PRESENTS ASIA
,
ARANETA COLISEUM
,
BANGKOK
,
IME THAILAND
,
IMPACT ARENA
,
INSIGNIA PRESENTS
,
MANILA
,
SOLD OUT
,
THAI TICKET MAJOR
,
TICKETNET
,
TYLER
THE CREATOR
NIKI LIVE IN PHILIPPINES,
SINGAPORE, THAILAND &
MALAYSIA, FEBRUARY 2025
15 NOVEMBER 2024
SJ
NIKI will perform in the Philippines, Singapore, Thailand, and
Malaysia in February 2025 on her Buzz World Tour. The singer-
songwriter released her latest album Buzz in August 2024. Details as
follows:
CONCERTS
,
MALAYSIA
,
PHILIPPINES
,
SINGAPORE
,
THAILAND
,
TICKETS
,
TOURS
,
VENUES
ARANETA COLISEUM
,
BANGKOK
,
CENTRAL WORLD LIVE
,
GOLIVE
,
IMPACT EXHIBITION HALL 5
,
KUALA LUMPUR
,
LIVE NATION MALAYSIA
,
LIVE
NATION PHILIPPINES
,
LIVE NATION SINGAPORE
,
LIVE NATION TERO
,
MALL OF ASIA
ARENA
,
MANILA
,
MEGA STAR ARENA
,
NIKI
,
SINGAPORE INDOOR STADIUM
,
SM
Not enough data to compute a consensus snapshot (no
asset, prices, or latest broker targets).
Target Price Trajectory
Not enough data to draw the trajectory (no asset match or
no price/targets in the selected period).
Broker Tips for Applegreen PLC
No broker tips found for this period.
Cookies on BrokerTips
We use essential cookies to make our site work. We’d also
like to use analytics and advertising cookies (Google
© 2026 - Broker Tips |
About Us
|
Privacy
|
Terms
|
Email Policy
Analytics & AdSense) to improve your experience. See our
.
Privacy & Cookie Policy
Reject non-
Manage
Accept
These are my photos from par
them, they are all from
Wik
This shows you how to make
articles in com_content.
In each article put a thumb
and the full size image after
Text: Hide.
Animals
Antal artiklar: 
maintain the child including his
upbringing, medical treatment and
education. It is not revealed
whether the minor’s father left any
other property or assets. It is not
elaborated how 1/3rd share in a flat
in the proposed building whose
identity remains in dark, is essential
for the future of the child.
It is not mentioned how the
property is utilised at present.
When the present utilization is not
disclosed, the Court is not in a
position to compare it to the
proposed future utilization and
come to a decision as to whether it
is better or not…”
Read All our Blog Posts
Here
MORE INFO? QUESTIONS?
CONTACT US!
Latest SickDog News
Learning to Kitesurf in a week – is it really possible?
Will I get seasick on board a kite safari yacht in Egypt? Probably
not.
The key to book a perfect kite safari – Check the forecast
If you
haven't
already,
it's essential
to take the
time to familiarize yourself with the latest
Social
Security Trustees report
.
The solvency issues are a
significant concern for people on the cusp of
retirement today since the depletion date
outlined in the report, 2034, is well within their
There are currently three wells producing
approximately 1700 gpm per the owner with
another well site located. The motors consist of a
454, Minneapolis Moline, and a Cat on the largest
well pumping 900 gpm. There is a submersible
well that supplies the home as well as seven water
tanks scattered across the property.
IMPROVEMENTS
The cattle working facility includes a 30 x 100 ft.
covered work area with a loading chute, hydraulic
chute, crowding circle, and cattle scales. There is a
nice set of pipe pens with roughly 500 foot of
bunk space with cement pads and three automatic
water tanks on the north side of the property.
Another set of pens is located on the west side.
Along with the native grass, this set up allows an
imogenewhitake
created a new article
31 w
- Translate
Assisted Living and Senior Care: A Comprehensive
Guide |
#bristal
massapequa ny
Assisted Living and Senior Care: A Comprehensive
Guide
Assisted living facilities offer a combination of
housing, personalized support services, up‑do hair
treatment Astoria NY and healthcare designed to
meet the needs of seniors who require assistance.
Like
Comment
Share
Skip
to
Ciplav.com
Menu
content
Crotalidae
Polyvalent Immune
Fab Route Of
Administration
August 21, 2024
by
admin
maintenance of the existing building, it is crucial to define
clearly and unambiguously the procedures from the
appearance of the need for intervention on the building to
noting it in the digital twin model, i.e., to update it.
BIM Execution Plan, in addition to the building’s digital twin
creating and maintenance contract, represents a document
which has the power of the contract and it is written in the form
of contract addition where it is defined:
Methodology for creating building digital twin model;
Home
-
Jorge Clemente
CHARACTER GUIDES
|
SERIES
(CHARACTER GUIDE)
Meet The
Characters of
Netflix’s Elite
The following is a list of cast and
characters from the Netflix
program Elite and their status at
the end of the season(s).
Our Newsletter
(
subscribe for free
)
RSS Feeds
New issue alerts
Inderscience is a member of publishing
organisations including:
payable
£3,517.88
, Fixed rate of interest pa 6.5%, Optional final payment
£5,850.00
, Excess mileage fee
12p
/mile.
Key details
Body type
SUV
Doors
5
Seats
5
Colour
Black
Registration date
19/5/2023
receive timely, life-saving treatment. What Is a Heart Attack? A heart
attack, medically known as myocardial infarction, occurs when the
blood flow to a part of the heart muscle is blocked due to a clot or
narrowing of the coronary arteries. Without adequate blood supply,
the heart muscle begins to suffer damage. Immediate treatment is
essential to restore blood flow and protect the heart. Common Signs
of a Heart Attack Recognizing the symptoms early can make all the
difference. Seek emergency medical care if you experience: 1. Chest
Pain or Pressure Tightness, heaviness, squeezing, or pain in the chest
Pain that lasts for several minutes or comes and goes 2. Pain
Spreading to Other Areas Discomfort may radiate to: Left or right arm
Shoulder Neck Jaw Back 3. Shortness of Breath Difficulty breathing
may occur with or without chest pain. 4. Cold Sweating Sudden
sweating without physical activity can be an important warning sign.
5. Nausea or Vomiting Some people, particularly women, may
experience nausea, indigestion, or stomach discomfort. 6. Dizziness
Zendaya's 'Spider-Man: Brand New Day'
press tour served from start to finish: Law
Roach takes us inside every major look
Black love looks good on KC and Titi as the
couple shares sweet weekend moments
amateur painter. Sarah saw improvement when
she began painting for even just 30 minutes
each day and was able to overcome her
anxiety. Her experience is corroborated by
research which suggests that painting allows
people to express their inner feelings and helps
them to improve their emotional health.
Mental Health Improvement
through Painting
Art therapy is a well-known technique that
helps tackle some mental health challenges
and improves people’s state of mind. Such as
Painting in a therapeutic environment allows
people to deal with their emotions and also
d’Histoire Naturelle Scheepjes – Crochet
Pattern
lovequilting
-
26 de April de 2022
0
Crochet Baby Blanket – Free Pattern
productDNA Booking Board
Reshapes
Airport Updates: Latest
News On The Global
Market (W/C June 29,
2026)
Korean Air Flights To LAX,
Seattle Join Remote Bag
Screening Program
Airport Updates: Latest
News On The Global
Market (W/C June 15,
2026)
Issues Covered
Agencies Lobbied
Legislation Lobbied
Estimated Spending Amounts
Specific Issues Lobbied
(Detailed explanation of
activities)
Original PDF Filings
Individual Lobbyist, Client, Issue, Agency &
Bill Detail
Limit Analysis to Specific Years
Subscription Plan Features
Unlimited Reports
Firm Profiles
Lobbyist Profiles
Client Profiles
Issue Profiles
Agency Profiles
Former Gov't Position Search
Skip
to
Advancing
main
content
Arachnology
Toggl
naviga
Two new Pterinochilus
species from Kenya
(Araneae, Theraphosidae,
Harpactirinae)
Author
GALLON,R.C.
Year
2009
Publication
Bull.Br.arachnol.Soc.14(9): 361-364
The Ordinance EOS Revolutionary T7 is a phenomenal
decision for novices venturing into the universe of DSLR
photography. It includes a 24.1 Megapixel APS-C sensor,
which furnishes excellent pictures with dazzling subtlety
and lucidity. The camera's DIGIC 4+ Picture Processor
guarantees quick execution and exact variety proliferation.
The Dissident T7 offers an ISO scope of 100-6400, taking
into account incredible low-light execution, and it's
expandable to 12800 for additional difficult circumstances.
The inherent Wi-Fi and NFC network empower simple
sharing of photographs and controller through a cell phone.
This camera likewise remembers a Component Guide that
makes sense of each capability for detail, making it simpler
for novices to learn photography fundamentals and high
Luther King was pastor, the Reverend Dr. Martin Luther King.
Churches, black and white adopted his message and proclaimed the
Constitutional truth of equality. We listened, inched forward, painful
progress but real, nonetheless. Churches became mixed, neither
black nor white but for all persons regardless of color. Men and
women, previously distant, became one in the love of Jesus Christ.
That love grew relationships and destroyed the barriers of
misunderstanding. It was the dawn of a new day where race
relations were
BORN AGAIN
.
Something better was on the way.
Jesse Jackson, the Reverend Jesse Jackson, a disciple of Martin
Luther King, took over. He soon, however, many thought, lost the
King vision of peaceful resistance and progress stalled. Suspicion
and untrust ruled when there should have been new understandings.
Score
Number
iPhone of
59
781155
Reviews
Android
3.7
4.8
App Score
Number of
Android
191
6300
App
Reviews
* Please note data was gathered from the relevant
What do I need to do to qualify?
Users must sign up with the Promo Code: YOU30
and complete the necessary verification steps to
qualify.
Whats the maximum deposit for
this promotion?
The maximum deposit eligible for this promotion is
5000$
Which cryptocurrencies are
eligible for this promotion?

━━━━

:: What is expected ::
In the entries above, the lines from the one bearing "like to use" up to and including the one bearing "454, Minneapolis Moline, and" should be transcribed exactly; no other line is wanted.

:: Response to the task ::
like to use analytics and advertising cookies (Google
© 2026 - Broker Tips |
About Us
|
Privacy
|
Terms
|
Email Policy
Analytics & AdSense) to improve your experience. See our
.
Privacy & Cookie Policy
Reject non-
Manage
Accept
These are my photos from par
them, they are all from
Wik
This shows you how to make
articles in com_content.
In each article put a thumb
and the full size image after
Text: Hide.
Animals
Antal artiklar: 
maintain the child including his
upbringing, medical treatment and
education. It is not revealed
whether the minor’s father left any
other property or assets. It is not
elaborated how 1/3rd share in a flat
in the proposed building whose
identity remains in dark, is essential
for the future of the child.
It is not mentioned how the
property is utilised at present.
When the present utilization is not
disclosed, the Court is not in a
position to compare it to the
proposed future utilization and
come to a decision as to whether it
is better or not…”
Read All our Blog Posts
Here
MORE INFO? QUESTIONS?
CONTACT US!
Latest SickDog News
Learning to Kitesurf in a week – is it really possible?
Will I get seasick on board a kite safari yacht in Egypt? Probably
not.
The key to book a perfect kite safari – Check the forecast
If you
haven't
already,
it's essential
to take the
time to familiarize yourself with the latest
Social
Security Trustees report
.
The solvency issues are a
significant concern for people on the cusp of
retirement today since the depletion date
outlined in the report, 2034, is well within their
There are currently three wells producing
approximately 1700 gpm per the owner with
another well site located. The motors consist of a
454, Minneapolis Moline, and a Cat on the largest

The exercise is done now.